Headlights blazing, a car slowed at the turn-off to the main house, hesitated, then accelerated down the road and into the dark again.
"Tourists," Samantha Jellicoe muttered, straightening from her crouch and watching the headlights disappear around the bend. The passersby, both native British and general fame-hunters on vacation, concentrated so much attention on the tall, ornate gates behind her and the barely visible estate house beyond that she could probably stand on her head and juggle and they still wouldn't notice her there in the shrubbery.
Tempting as scaring the shit out of some amateur paparazzi might be, not being seen was kind of the point at the moment. With another glance along the dark roadway, Samantha backed up into the middle of it and took a run at the wall, shoving her toes into a chink in the mortar halfway up and using that for leverage to clamber to the narrow and nicely finished top of the stone.
When she did a burglary, she actually preferred disconnecting the gate alarms and simply going in from the ground, but she happened to know that these gates had embedded wires running through buried pipelines out to the guard house on the north side of the Devonshire property. To deactivate the gates she would have to cut the power to the entire house, which would set off the battery-backed perimeter alarms.
With a slight grin she dropped to the lawn inside. "Not bad," she murmured to herself. Next she had to navigate past motion detectors and digital video recorders, plus the half-dozen security guards who patrolled the area around the house. Fortunately tonight was breezy, so the motion detectors would be overloaded and the guards tired of monitoring and resetting them. It was always better to go into a property on a windy night, though January in central England meant the windchill took the temperature down to somewhere around freezing.
Pulling a pair of pruners--which doubled as wire cutters--from her pocket, she lopped off a large leafy elm branch.

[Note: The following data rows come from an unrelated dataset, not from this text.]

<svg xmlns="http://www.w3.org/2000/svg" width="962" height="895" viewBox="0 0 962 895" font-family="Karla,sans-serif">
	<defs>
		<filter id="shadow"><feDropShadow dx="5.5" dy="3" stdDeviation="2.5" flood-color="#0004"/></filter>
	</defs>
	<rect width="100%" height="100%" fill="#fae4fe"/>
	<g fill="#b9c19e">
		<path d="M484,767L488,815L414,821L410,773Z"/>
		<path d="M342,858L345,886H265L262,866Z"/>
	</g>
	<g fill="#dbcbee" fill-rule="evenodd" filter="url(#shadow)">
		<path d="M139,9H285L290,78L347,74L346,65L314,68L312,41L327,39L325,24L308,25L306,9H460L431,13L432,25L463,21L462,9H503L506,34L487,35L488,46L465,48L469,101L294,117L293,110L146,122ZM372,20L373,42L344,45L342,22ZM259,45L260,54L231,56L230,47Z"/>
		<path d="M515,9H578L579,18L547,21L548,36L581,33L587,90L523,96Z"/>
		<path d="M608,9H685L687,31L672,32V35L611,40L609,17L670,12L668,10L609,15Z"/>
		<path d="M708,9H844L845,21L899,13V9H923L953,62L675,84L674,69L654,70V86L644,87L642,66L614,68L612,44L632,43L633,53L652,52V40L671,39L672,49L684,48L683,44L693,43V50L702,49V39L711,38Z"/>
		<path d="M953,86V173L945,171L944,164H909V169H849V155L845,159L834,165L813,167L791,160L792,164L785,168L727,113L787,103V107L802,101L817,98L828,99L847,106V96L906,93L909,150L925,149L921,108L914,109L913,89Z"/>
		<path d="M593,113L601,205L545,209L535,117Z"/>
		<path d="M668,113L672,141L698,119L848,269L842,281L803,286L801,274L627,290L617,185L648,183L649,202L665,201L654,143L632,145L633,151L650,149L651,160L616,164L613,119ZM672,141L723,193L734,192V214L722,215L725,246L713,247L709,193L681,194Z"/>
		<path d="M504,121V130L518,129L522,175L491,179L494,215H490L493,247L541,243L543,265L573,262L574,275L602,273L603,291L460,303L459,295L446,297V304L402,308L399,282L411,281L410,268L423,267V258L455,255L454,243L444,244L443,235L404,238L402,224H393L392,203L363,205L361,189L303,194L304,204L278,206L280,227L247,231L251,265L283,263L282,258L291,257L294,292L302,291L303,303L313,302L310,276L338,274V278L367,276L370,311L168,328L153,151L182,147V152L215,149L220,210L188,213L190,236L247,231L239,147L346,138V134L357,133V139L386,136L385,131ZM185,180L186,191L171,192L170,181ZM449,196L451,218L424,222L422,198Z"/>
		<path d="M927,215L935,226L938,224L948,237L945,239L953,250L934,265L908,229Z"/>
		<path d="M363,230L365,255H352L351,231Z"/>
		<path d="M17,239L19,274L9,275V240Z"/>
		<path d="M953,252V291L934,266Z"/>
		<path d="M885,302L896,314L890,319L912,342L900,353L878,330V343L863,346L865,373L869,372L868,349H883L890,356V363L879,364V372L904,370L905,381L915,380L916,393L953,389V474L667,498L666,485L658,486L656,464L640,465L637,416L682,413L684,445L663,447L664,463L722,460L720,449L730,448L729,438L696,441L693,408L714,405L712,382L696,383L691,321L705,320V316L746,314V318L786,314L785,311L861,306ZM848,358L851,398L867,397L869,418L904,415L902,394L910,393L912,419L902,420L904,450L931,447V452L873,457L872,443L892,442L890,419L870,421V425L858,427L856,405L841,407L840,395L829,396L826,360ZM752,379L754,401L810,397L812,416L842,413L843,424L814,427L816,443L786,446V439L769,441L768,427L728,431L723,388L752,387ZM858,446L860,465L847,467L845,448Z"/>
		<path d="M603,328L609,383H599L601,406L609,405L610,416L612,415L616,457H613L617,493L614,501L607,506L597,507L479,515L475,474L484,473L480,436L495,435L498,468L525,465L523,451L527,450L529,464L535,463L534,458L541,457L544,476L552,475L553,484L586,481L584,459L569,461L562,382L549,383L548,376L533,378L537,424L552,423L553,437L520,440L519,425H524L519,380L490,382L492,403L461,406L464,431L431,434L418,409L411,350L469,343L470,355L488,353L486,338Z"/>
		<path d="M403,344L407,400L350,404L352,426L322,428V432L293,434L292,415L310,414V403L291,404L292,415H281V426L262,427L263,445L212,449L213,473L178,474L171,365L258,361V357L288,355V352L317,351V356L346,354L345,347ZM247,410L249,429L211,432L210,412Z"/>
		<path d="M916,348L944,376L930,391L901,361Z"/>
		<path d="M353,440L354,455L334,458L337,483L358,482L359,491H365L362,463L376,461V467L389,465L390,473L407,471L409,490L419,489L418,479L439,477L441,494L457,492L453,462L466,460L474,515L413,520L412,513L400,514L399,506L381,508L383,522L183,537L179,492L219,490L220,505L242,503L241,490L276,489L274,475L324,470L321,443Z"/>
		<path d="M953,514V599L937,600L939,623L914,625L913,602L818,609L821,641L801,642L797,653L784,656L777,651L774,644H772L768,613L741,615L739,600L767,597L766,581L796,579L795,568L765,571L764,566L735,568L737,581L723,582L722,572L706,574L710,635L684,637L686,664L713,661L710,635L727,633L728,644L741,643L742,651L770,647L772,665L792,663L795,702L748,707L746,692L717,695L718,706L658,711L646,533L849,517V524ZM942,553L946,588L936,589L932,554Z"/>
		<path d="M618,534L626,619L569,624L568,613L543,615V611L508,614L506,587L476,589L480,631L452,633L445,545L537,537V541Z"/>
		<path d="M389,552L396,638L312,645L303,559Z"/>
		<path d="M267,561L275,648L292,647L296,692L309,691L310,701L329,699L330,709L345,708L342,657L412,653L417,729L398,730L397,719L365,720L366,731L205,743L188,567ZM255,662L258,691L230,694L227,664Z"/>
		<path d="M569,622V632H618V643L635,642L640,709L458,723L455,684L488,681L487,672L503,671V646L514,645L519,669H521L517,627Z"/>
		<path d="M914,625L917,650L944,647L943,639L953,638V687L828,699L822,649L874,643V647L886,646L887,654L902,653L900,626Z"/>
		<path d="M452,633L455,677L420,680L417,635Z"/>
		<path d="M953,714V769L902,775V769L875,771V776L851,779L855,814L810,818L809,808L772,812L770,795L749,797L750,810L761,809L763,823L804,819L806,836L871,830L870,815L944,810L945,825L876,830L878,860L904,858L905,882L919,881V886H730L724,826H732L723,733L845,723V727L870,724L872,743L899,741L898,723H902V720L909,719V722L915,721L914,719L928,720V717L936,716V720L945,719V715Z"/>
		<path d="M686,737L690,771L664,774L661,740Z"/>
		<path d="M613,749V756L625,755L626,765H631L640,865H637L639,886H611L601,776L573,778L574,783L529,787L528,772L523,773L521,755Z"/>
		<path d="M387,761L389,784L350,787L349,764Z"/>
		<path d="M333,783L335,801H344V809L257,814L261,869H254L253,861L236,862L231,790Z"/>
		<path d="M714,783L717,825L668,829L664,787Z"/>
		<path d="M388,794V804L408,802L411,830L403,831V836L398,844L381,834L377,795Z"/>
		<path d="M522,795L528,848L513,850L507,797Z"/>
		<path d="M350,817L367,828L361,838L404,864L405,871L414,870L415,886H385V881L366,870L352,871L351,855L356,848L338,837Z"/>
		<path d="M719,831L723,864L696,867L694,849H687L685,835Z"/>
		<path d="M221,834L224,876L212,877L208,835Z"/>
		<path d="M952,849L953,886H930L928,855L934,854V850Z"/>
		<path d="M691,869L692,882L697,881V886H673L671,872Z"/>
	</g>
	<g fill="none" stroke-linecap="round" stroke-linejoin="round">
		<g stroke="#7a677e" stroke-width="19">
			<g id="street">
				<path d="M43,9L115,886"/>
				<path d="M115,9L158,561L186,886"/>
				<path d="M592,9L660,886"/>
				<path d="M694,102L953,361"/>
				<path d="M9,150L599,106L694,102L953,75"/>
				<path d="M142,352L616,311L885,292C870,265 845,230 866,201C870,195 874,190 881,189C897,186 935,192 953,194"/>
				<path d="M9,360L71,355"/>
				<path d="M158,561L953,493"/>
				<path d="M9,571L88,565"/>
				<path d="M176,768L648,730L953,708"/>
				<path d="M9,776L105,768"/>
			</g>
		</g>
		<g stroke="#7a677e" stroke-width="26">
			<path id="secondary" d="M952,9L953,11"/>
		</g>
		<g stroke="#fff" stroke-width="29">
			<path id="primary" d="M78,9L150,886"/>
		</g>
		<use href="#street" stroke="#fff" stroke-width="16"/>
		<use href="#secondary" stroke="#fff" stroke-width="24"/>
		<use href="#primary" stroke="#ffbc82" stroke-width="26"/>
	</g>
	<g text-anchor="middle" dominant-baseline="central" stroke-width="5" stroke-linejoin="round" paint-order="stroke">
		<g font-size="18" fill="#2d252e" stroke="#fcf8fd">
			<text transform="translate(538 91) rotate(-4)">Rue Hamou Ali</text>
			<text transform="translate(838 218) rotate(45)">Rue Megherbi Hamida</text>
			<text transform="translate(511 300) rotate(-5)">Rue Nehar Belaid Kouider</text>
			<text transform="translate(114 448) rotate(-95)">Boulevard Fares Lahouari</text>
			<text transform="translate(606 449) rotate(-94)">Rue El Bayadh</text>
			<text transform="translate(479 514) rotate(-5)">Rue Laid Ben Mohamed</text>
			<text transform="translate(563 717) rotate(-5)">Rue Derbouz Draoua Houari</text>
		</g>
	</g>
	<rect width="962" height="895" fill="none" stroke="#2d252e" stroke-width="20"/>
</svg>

Hefting it, she made her way along the wall to the nearest of the cameras mounted at regular intervals along the perimeter. Maybe her solution to the problem of the digital cameras was simplistic, but hell, she knew from experience that sometimes low-tech was the best way to beat the most complex of systems. Besides, she could see the headline: CHICK WITH STICK BEATS COUNTRY'S MOST SOPHISTICATED ALARM SYSTEM. Neaner, neaner.
Swinging the branch, she thudded it across the side and front of the camera, waited a few seconds, then did it again. Matching her pummeling to the rhythm of the wind, she smacked the side and the lens a few more times, then hauled back and slammed the casing hard with the thicker part of the branch. The camera jolted sideways, giving whoever was monitoring it a great view of a west wing chimney. After a few more swings, she flung the branch over the outside wall and made her way toward the house.
Somebody would probably be out in a few minutes to reset the camera, but by then she'd be inside. Hauling ass out was a lot easier than sneaking into a place. Samantha drew a breath and headed east along the base of the house until she reached the slightly offset wall that designated the kitchen. Kudos to whichever aristocrat five hundred years ago had decided that the kitchen was too dangerous to be set fully into the main house.